Among the lines of the records, count those containing the word "provider", then give the number alone.

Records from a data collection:
*** Block opens ***
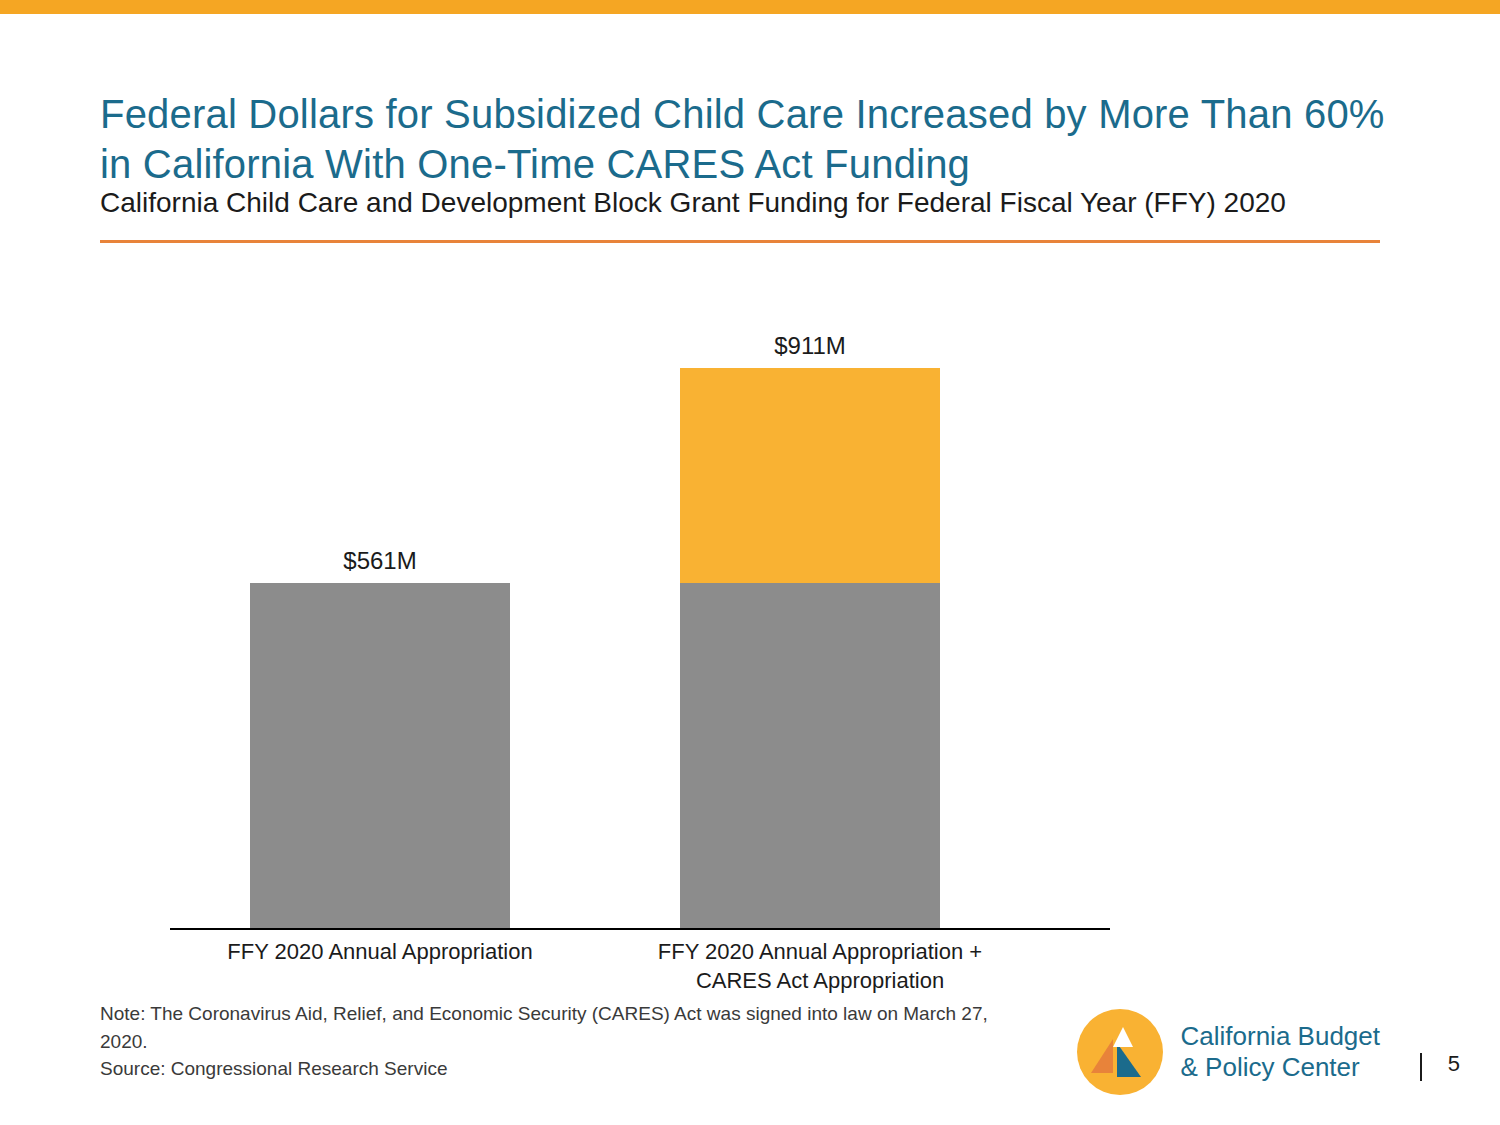Federal Dollars for Subsidized Child Care Increased by More Than 60% in California With One-Time CARES Act Funding
California Child Care and Development Block Grant Funding for Federal Fiscal Year (FFY) 2020
$911M
$561M
FFY 2020 Annual Appropriation
FFY 2020 Annual Appropriation +
CARES Act Appropriation
Note: The Coronavirus Aid, Relief, and Economic Security (CARES) Act was signed into law on March 27, 2020.
Source: Congressional Research Service
California Budget
& Policy Center
5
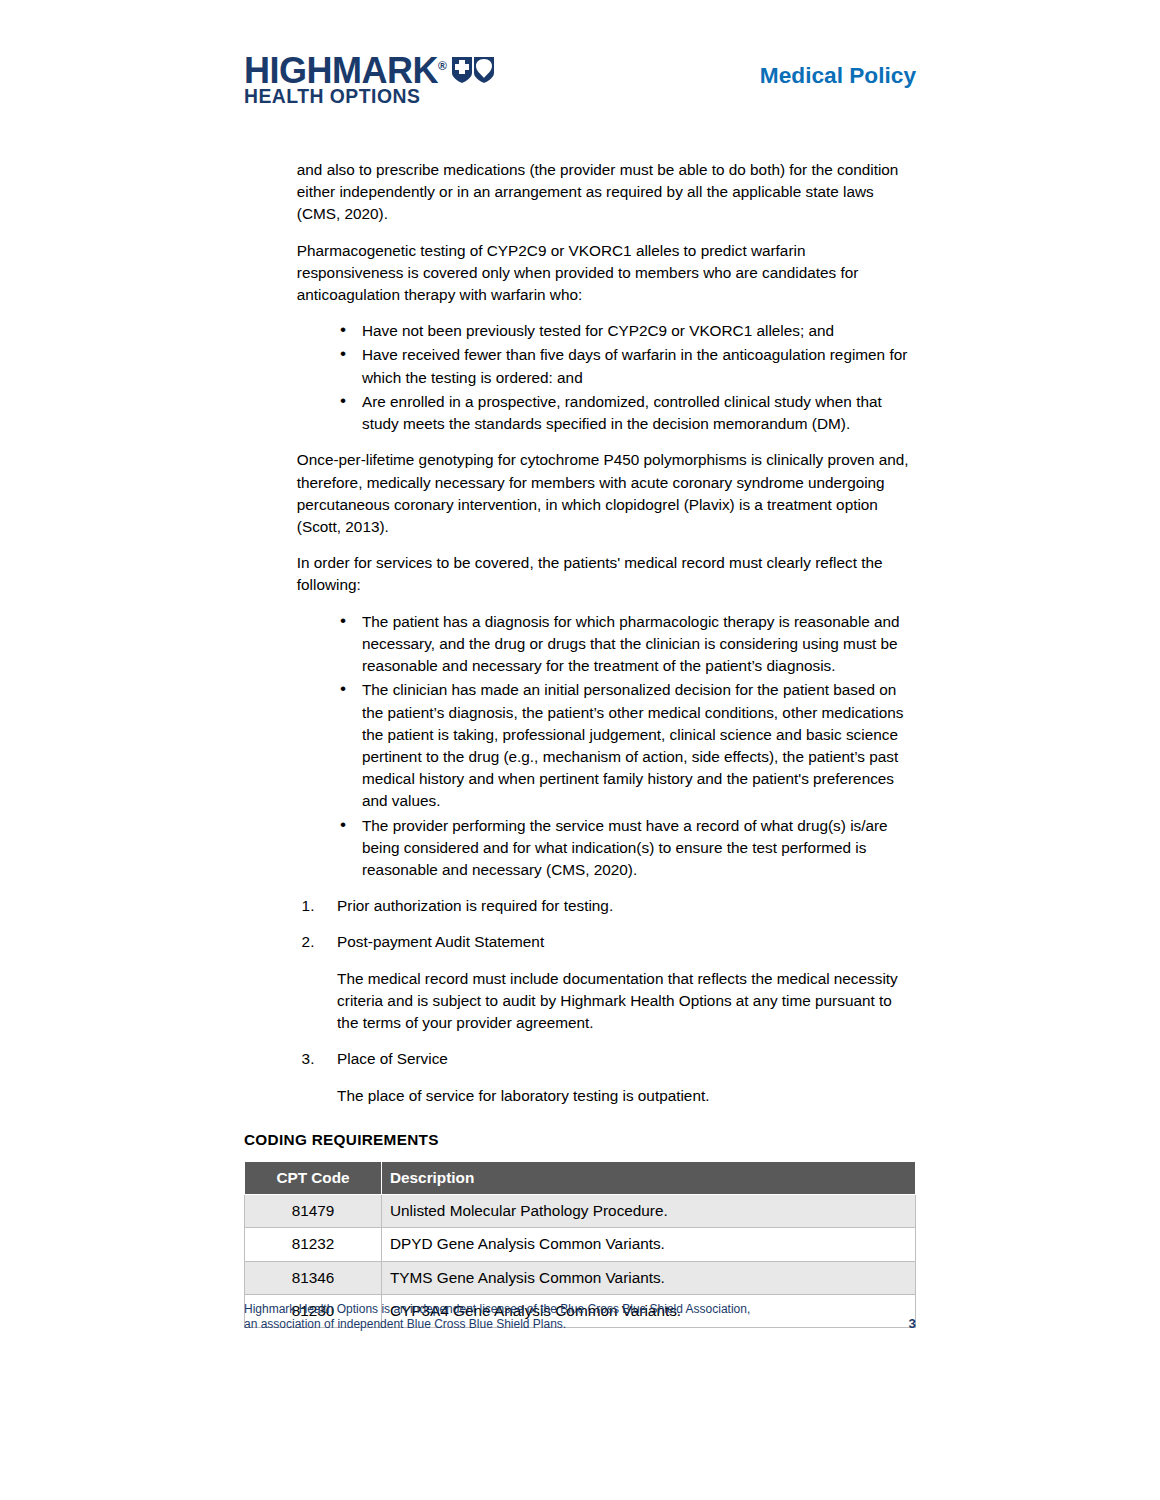HIGHMARK®
HEALTH OPTIONS
Medical Policy
and also to prescribe medications (the provider must be able to do both) for the condition either independently or in an arrangement as required by all the applicable state laws (CMS, 2020).
Pharmacogenetic testing of CYP2C9 or VKORC1 alleles to predict warfarin responsiveness is covered only when provided to members who are candidates for anticoagulation therapy with warfarin who:
Have not been previously tested for CYP2C9 or VKORC1 alleles; and
Have received fewer than five days of warfarin in the anticoagulation regimen for which the testing is ordered: and
Are enrolled in a prospective, randomized, controlled clinical study when that study meets the standards specified in the decision memorandum (DM).
Once-per-lifetime genotyping for cytochrome P450 polymorphisms is clinically proven and, therefore, medically necessary for members with acute coronary syndrome undergoing percutaneous coronary intervention, in which clopidogrel (Plavix) is a treatment option (Scott, 2013).
In order for services to be covered, the patients' medical record must clearly reflect the following:
The patient has a diagnosis for which pharmacologic therapy is reasonable and necessary, and the drug or drugs that the clinician is considering using must be reasonable and necessary for the treatment of the patient’s diagnosis.
The clinician has made an initial personalized decision for the patient based on the patient’s diagnosis, the patient’s other medical conditions, other medications the patient is taking, professional judgement, clinical science and basic science pertinent to the drug (e.g., mechanism of action, side effects), the patient’s past medical history and when pertinent family history and the patient's preferences and values.
The provider performing the service must have a record of what drug(s) is/are being considered and for what indication(s) to ensure the test performed is reasonable and necessary (CMS, 2020).
Prior authorization is required for testing.
Post-payment Audit Statement
The medical record must include documentation that reflects the medical necessity criteria and is subject to audit by Highmark Health Options at any time pursuant to the terms of your provider agreement.
Place of Service
The place of service for laboratory testing is outpatient.
CODING REQUIREMENTS
| CPT Code | Description |
| --- | --- |
| 81479 | Unlisted Molecular Pathology Procedure. |
| 81232 | DPYD Gene Analysis Common Variants. |
| 81346 | TYMS Gene Analysis Common Variants. |
| 81230 | CYP3A4 Gene Analysis Common Variants. |
Highmark Health Options is an independent licensee of the Blue Cross Blue Shield Association,
an association of independent Blue Cross Blue Shield Plans.
3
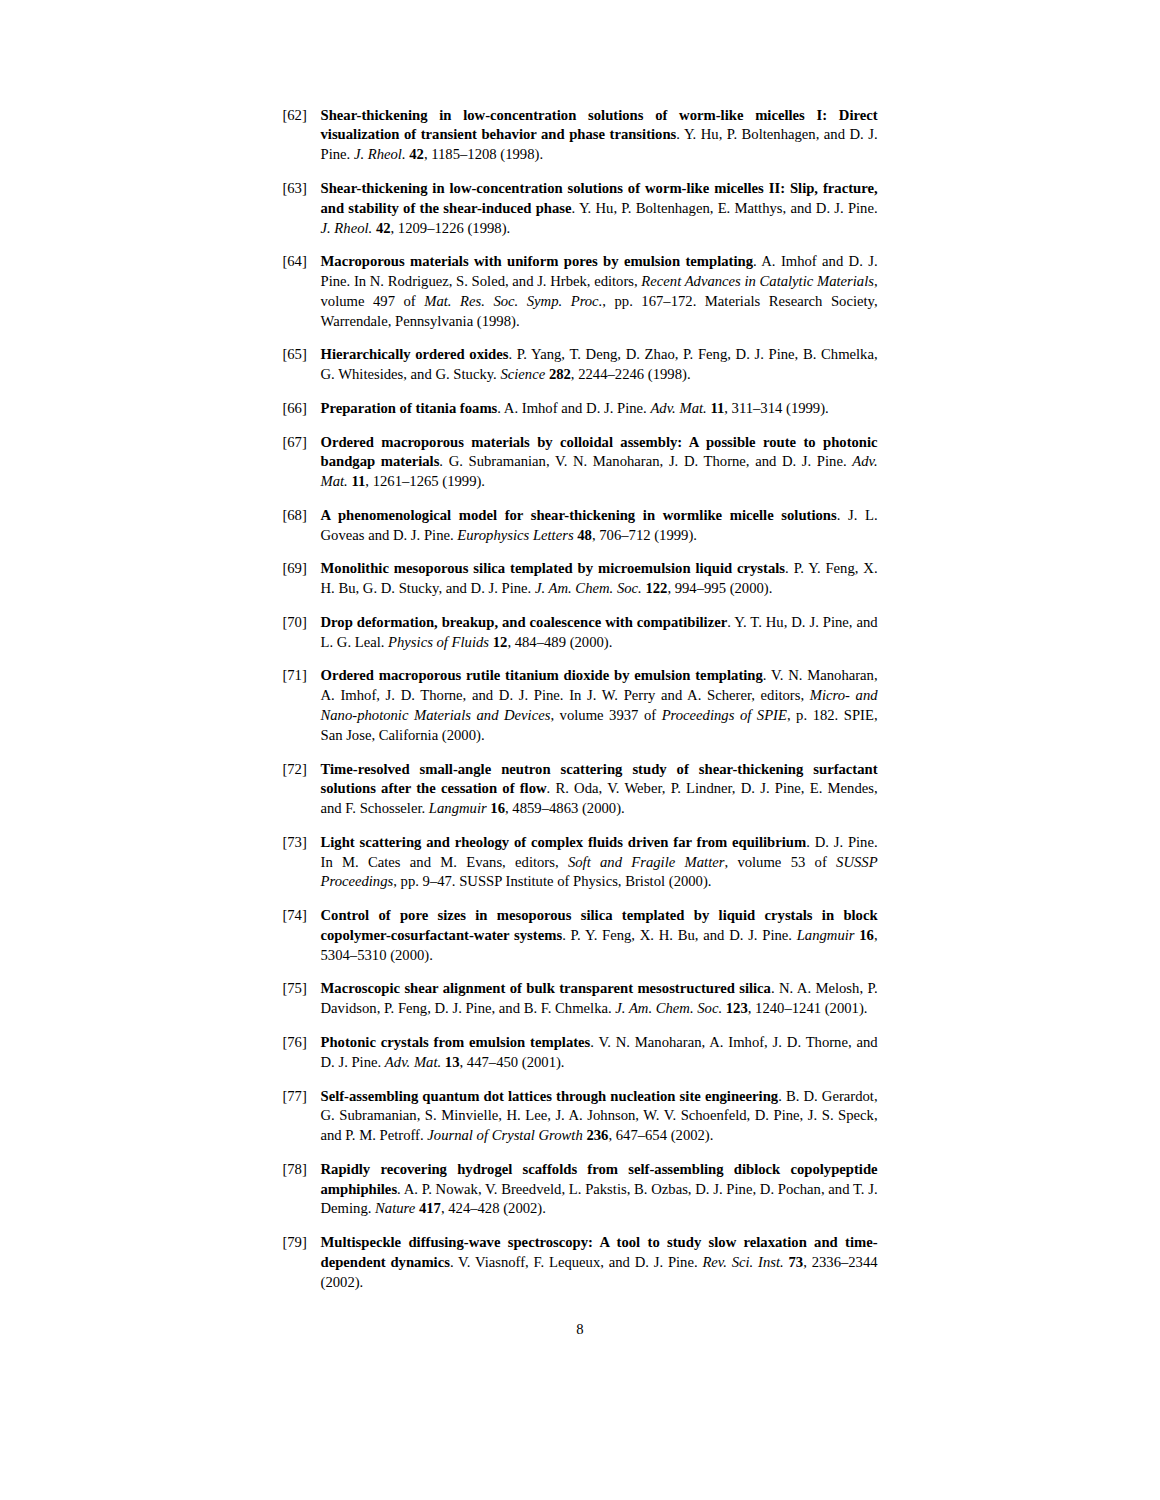[62] Shear-thickening in low-concentration solutions of worm-like micelles I: Direct visualization of transient behavior and phase transitions. Y. Hu, P. Boltenhagen, and D. J. Pine. J. Rheol. 42, 1185–1208 (1998).
[63] Shear-thickening in low-concentration solutions of worm-like micelles II: Slip, fracture, and stability of the shear-induced phase. Y. Hu, P. Boltenhagen, E. Matthys, and D. J. Pine. J. Rheol. 42, 1209–1226 (1998).
[64] Macroporous materials with uniform pores by emulsion templating. A. Imhof and D. J. Pine. In N. Rodriguez, S. Soled, and J. Hrbek, editors, Recent Advances in Catalytic Materials, volume 497 of Mat. Res. Soc. Symp. Proc., pp. 167–172. Materials Research Society, Warrendale, Pennsylvania (1998).
[65] Hierarchically ordered oxides. P. Yang, T. Deng, D. Zhao, P. Feng, D. J. Pine, B. Chmelka, G. Whitesides, and G. Stucky. Science 282, 2244–2246 (1998).
[66] Preparation of titania foams. A. Imhof and D. J. Pine. Adv. Mat. 11, 311–314 (1999).
[67] Ordered macroporous materials by colloidal assembly: A possible route to photonic bandgap materials. G. Subramanian, V. N. Manoharan, J. D. Thorne, and D. J. Pine. Adv. Mat. 11, 1261–1265 (1999).
[68] A phenomenological model for shear-thickening in wormlike micelle solutions. J. L. Goveas and D. J. Pine. Europhysics Letters 48, 706–712 (1999).
[69] Monolithic mesoporous silica templated by microemulsion liquid crystals. P. Y. Feng, X. H. Bu, G. D. Stucky, and D. J. Pine. J. Am. Chem. Soc. 122, 994–995 (2000).
[70] Drop deformation, breakup, and coalescence with compatibilizer. Y. T. Hu, D. J. Pine, and L. G. Leal. Physics of Fluids 12, 484–489 (2000).
[71] Ordered macroporous rutile titanium dioxide by emulsion templating. V. N. Manoharan, A. Imhof, J. D. Thorne, and D. J. Pine. In J. W. Perry and A. Scherer, editors, Micro- and Nano-photonic Materials and Devices, volume 3937 of Proceedings of SPIE, p. 182. SPIE, San Jose, California (2000).
[72] Time-resolved small-angle neutron scattering study of shear-thickening surfactant solutions after the cessation of flow. R. Oda, V. Weber, P. Lindner, D. J. Pine, E. Mendes, and F. Schosseler. Langmuir 16, 4859–4863 (2000).
[73] Light scattering and rheology of complex fluids driven far from equilibrium. D. J. Pine. In M. Cates and M. Evans, editors, Soft and Fragile Matter, volume 53 of SUSSP Proceedings, pp. 9–47. SUSSP Institute of Physics, Bristol (2000).
[74] Control of pore sizes in mesoporous silica templated by liquid crystals in block copolymer-cosurfactant-water systems. P. Y. Feng, X. H. Bu, and D. J. Pine. Langmuir 16, 5304–5310 (2000).
[75] Macroscopic shear alignment of bulk transparent mesostructured silica. N. A. Melosh, P. Davidson, P. Feng, D. J. Pine, and B. F. Chmelka. J. Am. Chem. Soc. 123, 1240–1241 (2001).
[76] Photonic crystals from emulsion templates. V. N. Manoharan, A. Imhof, J. D. Thorne, and D. J. Pine. Adv. Mat. 13, 447–450 (2001).
[77] Self-assembling quantum dot lattices through nucleation site engineering. B. D. Gerardot, G. Subramanian, S. Minvielle, H. Lee, J. A. Johnson, W. V. Schoenfeld, D. Pine, J. S. Speck, and P. M. Petroff. Journal of Crystal Growth 236, 647–654 (2002).
[78] Rapidly recovering hydrogel scaffolds from self-assembling diblock copolypeptide amphiphiles. A. P. Nowak, V. Breedveld, L. Pakstis, B. Ozbas, D. J. Pine, D. Pochan, and T. J. Deming. Nature 417, 424–428 (2002).
[79] Multispeckle diffusing-wave spectroscopy: A tool to study slow relaxation and time-dependent dynamics. V. Viasnoff, F. Lequeux, and D. J. Pine. Rev. Sci. Inst. 73, 2336–2344 (2002).
8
*** Block closes ***
* Reply to the exercise
3